The first pain management clinic I went to, in June 2000, in a major urban university affiliated teaching hospital, was overcrowded and dingy. The olive walls of the waiting area contrasted harshly with the orange plastic chairs that circled the room. The thick haze of pain coming from the crowd of patients made it hard to breathe. Everywhere I tried to rest my eyes I saw clenched jaws and jiggling feet and silent tears. The crescendo of pain in that room was still rising as I was called in to see my specialist.
Dr. S. was a small woman, dressed in a lab coat that reached below her knees. She radiated a harried efficiency. She acknowledged me with a brief flash of eye contact and an accompanying head nod and then asked her resident to describe my symptoms. As he spoke the words I had given him fifteen minutes earlier, she poked at me like a fish monger checking the freshness of a slab of salmon. All the while she concentrated more on instructing her resident than on connecting with me.

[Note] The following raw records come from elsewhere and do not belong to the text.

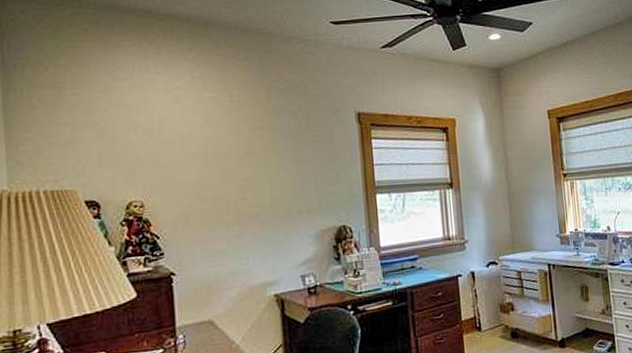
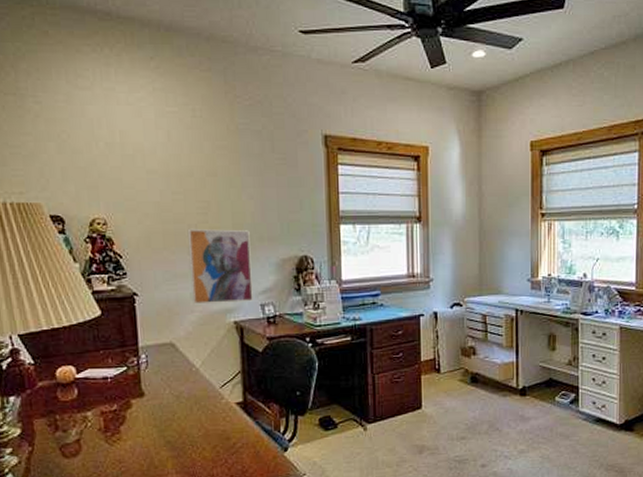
wall art: none [226,204,293,281] -> present [187,228,253,305]

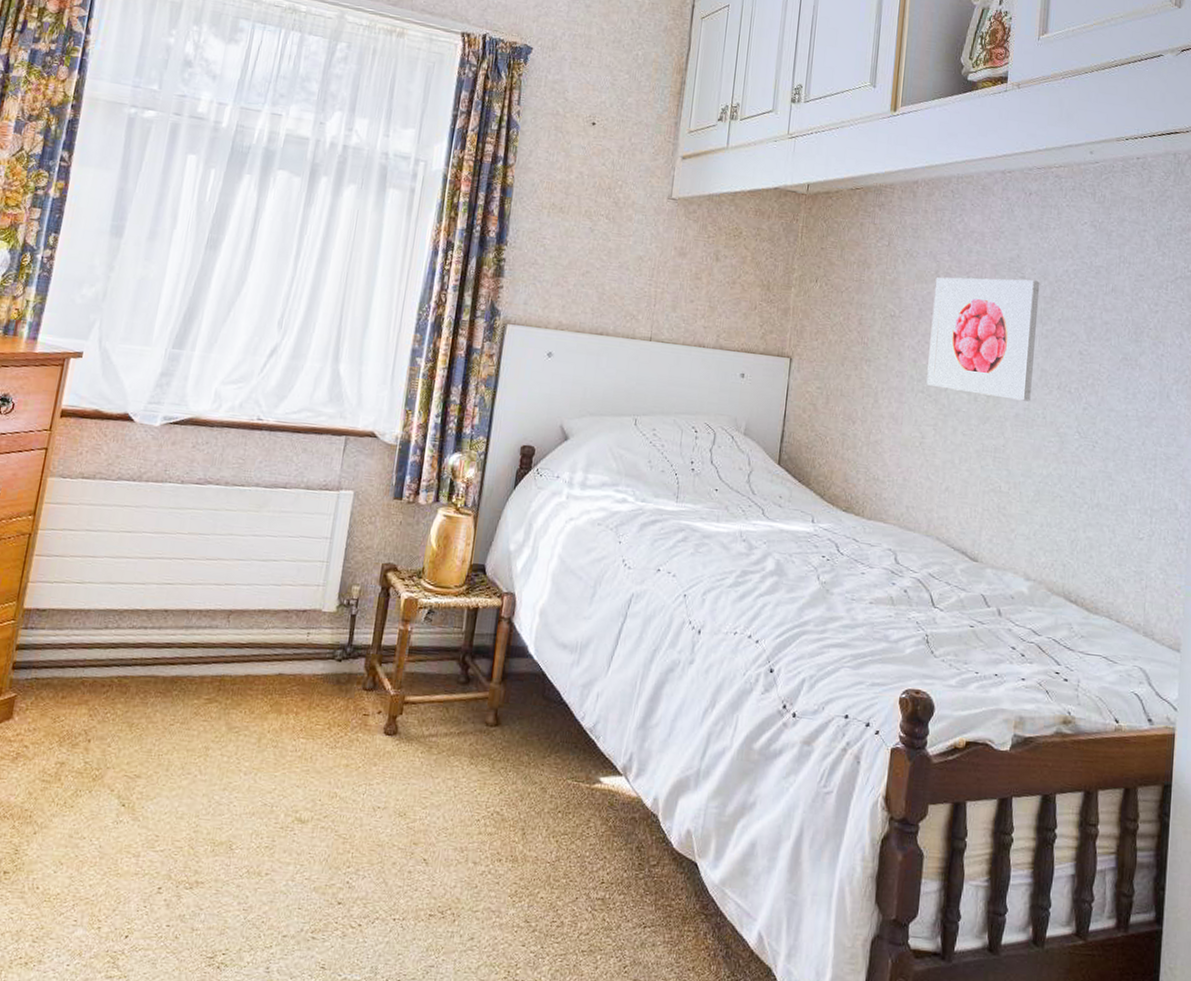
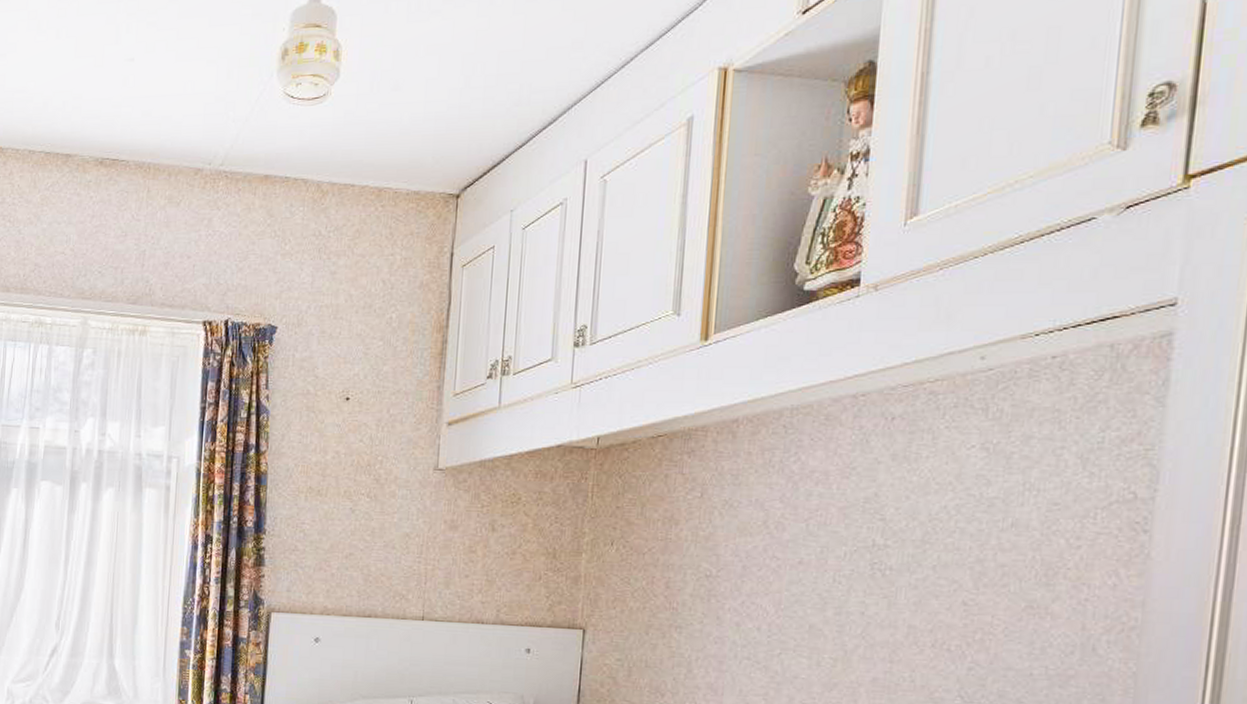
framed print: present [926,277,1040,402] -> none [753,521,907,663]

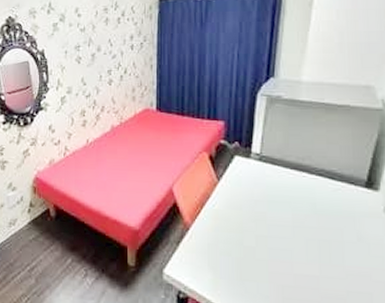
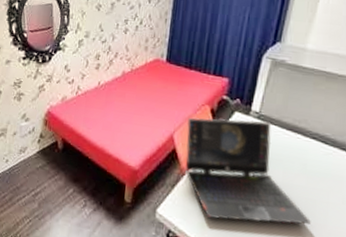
laptop computer: none [185,161,327,274] -> present [185,117,311,225]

She was soon ready to declare that I had a neuropathic pain syndrome and to prescribe more medication. For me, calling my pain “neuropathic” was like my dermatologist naming a rash I once had on my arm “dermatitis.” She didn’t provide any real illumination; she merely described what was, in medical language.
I had many more questions to ask her, but she kept looking at her watch and telling me we could discuss them at the follow up appointment when we would be able to discern if the medications were helping. She kept edging toward the door. I tried to lasso her in place by tossing out more questions. With a final flourish of her watch she bolted through the exit. As a parting gesture, she explained that the department administration only allotted her fifteen minutes per patient, and she had already used up her quota and any reserve minutes.
For her, I was a petri dish to which she was adding some mold to see what might grow.